L’une des évolutions  les plus intéressantes de l’arrêt commenté réside dans le considérant de principe concluant la synthèse pédagogique du Conseil et rédigé comme suit : « Considérant en outre que, lorsqu'une personne privée exerce, sous sa responsabilité et sans qu'une personne publique en détermine le contenu, une activité dont elle a pris l'initiative, elle ne peut, en tout état de cause, être regardée comme bénéficiant de la part d'une personne publique de la dévolution d'une mission de service public ; que son activité peut cependant se voir reconnaître un caractère de service public, alors même qu'elle n'a fait l'objet d'aucun contrat de délégation de service public procédant à sa dévolution, si une personne publique, en raison de l'intérêt général qui s'y attache et de l'importance qu'elle revêt à ses yeux, exerce un droit de regard sur son organisation et, le cas échéant, lui accorde, dès lors qu'aucune règle ni aucun principe n'y font obstacle, des financements ». 

La rédaction est incertaine.

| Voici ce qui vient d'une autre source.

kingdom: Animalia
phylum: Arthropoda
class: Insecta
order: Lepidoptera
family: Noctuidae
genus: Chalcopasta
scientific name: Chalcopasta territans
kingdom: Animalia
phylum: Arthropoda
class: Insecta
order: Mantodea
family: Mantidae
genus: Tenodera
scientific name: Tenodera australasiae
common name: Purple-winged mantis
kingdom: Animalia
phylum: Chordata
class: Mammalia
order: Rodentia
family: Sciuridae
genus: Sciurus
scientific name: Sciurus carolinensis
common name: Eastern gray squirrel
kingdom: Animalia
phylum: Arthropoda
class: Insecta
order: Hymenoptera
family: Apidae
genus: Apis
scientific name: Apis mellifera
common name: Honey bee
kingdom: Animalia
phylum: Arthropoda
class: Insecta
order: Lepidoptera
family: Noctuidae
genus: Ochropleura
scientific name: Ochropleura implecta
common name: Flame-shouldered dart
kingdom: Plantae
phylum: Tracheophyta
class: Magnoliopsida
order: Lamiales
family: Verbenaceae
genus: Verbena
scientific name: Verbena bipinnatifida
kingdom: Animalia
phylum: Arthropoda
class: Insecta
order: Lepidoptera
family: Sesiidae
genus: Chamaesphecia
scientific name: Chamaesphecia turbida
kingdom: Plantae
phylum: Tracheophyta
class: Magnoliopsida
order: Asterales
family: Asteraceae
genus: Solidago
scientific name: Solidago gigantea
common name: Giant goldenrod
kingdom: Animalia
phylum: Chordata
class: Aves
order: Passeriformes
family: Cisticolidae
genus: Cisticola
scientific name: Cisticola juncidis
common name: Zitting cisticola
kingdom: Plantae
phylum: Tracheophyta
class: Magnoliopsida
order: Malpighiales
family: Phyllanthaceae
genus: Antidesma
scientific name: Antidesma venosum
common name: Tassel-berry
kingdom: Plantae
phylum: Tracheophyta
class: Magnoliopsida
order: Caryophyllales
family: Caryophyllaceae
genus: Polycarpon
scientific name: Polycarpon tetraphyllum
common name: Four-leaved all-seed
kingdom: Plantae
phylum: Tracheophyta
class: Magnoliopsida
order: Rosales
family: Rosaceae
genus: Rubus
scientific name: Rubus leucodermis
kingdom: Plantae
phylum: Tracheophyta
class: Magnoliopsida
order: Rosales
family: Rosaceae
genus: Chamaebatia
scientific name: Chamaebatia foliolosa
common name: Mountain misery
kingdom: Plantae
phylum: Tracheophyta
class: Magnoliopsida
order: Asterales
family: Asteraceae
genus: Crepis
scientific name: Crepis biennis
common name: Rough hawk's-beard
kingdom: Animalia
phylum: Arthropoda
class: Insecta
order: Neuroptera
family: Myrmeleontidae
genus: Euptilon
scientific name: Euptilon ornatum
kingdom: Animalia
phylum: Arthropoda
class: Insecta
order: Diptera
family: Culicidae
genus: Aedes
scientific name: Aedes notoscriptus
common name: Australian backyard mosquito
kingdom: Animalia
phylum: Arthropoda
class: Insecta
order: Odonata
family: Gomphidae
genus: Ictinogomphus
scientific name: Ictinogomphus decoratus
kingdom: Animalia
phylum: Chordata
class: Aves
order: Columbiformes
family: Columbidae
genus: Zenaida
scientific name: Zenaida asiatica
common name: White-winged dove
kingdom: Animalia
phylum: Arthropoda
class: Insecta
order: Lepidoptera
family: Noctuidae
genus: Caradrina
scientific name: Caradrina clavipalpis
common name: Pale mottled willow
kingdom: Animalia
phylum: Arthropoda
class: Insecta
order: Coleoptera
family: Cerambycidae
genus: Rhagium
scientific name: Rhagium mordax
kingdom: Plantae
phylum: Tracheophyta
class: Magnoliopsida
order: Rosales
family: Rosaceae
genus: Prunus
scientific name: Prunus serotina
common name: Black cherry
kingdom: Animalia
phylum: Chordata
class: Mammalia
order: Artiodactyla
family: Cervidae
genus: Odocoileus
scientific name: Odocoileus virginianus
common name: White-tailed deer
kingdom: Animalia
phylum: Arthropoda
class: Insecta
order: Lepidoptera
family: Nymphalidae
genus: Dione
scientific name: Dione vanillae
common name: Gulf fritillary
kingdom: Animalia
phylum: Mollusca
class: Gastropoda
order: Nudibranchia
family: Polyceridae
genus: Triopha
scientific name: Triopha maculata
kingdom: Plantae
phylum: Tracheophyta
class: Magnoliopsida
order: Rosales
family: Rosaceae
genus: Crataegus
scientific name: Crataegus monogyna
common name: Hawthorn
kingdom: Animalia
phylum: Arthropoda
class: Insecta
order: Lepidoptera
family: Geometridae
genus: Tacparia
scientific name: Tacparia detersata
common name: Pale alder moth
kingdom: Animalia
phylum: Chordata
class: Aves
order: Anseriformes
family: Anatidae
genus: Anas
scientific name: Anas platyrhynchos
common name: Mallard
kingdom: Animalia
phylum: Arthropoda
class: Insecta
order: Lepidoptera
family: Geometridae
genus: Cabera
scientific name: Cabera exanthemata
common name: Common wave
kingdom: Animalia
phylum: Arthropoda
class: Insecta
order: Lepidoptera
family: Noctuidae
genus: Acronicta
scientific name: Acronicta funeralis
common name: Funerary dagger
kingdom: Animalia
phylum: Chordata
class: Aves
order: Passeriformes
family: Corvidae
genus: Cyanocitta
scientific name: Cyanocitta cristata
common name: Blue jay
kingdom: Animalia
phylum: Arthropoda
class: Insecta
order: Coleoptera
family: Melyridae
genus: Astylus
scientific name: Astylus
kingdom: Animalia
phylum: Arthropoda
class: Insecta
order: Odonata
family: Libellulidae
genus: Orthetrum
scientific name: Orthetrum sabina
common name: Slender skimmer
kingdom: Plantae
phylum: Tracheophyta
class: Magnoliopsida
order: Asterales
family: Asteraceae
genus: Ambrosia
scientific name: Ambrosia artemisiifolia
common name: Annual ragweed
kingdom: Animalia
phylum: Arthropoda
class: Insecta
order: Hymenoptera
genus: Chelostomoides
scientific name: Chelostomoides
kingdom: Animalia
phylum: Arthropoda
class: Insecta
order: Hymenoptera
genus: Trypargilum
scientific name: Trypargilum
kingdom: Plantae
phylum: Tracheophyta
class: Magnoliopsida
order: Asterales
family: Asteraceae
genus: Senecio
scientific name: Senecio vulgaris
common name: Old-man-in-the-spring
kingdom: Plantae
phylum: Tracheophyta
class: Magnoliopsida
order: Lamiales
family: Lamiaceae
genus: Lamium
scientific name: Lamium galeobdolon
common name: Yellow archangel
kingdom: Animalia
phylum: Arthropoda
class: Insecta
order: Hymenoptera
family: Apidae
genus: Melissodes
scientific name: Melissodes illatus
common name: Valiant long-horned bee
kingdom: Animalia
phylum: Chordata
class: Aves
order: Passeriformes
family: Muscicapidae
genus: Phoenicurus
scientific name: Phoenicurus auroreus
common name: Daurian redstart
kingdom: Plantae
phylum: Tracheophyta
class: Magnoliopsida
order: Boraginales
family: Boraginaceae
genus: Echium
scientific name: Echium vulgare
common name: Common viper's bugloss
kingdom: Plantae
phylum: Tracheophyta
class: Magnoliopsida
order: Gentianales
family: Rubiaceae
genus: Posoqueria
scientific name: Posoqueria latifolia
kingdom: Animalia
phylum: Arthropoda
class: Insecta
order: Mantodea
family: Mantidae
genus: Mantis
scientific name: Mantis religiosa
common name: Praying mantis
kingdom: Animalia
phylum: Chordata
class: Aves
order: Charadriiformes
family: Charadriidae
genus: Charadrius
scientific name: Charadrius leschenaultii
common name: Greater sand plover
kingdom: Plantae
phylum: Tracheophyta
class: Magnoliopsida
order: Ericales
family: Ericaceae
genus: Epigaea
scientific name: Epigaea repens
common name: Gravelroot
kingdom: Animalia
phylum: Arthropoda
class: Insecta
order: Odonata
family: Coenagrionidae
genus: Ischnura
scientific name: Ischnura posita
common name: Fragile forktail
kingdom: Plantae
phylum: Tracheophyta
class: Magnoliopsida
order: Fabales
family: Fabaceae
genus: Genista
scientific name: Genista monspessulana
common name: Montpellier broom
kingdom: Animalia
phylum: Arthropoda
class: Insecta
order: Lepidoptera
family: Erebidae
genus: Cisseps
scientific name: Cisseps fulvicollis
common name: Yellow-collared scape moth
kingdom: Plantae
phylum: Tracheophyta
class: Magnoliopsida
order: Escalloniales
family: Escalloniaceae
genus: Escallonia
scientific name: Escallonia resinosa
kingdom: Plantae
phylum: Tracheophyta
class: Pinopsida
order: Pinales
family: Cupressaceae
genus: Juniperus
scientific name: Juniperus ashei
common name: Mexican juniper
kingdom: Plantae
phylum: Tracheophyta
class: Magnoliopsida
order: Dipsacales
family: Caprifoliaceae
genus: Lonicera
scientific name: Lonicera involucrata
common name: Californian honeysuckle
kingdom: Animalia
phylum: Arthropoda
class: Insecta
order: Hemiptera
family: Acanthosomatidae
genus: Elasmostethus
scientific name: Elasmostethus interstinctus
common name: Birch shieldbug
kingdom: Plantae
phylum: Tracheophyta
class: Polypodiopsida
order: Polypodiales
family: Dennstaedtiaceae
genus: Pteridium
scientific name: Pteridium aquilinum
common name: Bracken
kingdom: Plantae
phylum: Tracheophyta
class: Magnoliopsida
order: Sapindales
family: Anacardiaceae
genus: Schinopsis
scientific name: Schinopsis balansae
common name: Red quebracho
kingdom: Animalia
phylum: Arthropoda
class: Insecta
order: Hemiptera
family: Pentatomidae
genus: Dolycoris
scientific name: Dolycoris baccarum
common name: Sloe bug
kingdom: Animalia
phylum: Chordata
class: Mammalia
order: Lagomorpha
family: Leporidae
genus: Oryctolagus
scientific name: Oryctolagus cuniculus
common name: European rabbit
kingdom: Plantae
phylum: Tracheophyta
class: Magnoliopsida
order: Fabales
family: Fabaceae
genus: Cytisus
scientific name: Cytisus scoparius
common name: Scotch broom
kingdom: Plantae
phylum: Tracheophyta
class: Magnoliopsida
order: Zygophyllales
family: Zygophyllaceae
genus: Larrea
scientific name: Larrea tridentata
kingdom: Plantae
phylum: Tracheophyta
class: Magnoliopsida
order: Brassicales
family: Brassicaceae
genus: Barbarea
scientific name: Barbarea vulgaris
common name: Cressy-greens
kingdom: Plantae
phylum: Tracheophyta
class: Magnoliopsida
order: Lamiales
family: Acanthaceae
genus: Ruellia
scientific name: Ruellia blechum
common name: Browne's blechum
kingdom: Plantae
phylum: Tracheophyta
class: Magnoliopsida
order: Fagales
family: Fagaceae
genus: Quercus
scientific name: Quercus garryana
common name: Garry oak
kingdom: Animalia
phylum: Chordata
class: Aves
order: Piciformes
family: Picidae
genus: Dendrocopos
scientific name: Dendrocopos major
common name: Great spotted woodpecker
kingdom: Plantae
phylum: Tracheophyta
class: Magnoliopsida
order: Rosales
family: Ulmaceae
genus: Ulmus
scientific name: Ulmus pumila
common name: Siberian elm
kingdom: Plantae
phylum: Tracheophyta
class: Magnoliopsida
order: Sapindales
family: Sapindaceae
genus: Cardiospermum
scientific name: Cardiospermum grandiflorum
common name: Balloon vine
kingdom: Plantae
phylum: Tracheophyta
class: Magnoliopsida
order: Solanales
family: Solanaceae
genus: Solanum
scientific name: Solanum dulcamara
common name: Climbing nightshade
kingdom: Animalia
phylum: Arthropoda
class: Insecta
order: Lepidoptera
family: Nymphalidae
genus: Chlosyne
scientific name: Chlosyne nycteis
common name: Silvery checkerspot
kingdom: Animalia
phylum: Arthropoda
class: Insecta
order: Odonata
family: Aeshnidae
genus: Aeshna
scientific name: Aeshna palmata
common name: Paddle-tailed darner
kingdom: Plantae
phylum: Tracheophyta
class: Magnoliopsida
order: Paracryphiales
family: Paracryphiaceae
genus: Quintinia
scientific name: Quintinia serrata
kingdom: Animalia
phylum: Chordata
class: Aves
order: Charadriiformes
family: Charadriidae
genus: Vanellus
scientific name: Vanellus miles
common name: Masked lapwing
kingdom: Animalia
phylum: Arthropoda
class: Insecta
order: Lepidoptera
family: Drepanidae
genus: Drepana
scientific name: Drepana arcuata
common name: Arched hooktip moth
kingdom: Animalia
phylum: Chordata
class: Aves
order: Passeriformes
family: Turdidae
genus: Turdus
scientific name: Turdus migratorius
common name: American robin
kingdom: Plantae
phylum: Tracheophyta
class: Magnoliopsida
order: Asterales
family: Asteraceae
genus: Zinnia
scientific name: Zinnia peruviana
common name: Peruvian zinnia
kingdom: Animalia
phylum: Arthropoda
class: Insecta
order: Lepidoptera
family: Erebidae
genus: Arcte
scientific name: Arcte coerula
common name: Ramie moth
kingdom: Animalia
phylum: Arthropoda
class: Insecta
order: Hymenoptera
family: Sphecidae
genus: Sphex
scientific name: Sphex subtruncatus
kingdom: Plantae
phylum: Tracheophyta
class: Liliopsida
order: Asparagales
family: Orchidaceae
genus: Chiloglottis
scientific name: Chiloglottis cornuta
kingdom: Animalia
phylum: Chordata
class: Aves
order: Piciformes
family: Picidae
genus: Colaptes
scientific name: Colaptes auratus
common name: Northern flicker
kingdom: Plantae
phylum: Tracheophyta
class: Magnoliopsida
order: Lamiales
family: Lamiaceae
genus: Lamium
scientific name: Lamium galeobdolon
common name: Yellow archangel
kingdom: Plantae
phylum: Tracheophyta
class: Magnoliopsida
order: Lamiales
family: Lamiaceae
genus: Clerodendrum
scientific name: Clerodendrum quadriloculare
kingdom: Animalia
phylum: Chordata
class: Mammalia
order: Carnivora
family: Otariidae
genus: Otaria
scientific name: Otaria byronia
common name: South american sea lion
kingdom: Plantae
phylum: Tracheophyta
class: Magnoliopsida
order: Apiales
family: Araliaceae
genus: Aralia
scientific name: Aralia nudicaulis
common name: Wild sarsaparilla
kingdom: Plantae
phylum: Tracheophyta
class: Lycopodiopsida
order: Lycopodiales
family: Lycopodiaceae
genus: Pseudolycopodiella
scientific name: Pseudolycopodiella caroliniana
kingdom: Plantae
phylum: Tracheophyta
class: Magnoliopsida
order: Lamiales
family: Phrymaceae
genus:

Lorsqu’une personne est à l’initiative d’une activité d’intérêt général qu’elle assume de façon autonome, elle ne peut « en tout état de cause » se voir reconnaître de dévolution de service public. Cette solution est logique : la dévolution suppose un mouvement d’une personne originaire vers une personne dépositaire. Dans le cas où la personne privée est à l’origine de l’activité, il ne peut y avoir de dévolution. En revanche, la reconnaissance ex post par la personne publique du « caractère de service public » de l’activité pose une double question. D’une part, il est délicat de déterminer si une activité de service public et une activité présentant un « caractère » de service sont tout à fait la même chose. L’incertitude est d’autant plus grande que la conséquence de cette reconnaissance est simplement la possibilité d’accorder « des financements », sans que le Conseil n’indique sous quelle forme. S’il avait précisé la nature du contrat, l’on aurait pu saisir avec un peu plus de clarté le sens de la notion.  D’autre part, la première opportunité pour la personne publique de reconnaître un tel caractère est de pouvoir « exercer un droit de regard » sur les activités de l’association. Il n’est pas certain que cette position soit tout à fait libérale.  

On peut également ajouter que, dans le cas d’espèce, la question de l’initiative « privée » est assez artificielle. L’arrêt commenté constitue le premier exemple d’application postérieur à l’arrêt APREI. Le Conseil y applique la nouvelle méthode de qualification du service public délégué. Pour aboutir à cette conclusion, il souligne que l'Etat, la région Provence-Alpes-Côte d'Azur, le département des Bouches-du-Rhône et la commune d'Aix-en-Provence sont à l’origine de l’association, que ces personnes nomment 11 des 15 membres de son conseil d’administration et pourvoient à l’essentiel de ses besoins financiers. La frontière de la qualification entre volonté publique et volonté privée est assez mince. On peut également considérer que l’on entre dans la qualification « in-house » reprise dans le considérant immédiatement précédent. Dans tous les cas, cette méthode crée un environnement instable pour le subventionnement des associations.

2 - Les incidences sur la validité du soutien financier

Dans le domaine des transferts financiers entre personnes publiques et associations, tout est question de doigté. Encore faut-il qu’il soit particulièrement délicat. Tous les éléments de qualification résultent de méthodes d’analyse ex post ou  a posteriori : la nature de l’activité déléguée, la nature du contrat, la reconnaissance du caractère de service public sont autant d’éléments qui ne sont pas déterminés ni assurés dès le départ. Il devient donc compliqué d’assurer la légalité des actes passés. Ce problème est renforcé par le fait que les frontières entre les différentes notions concurrentes sont souvent bien minces.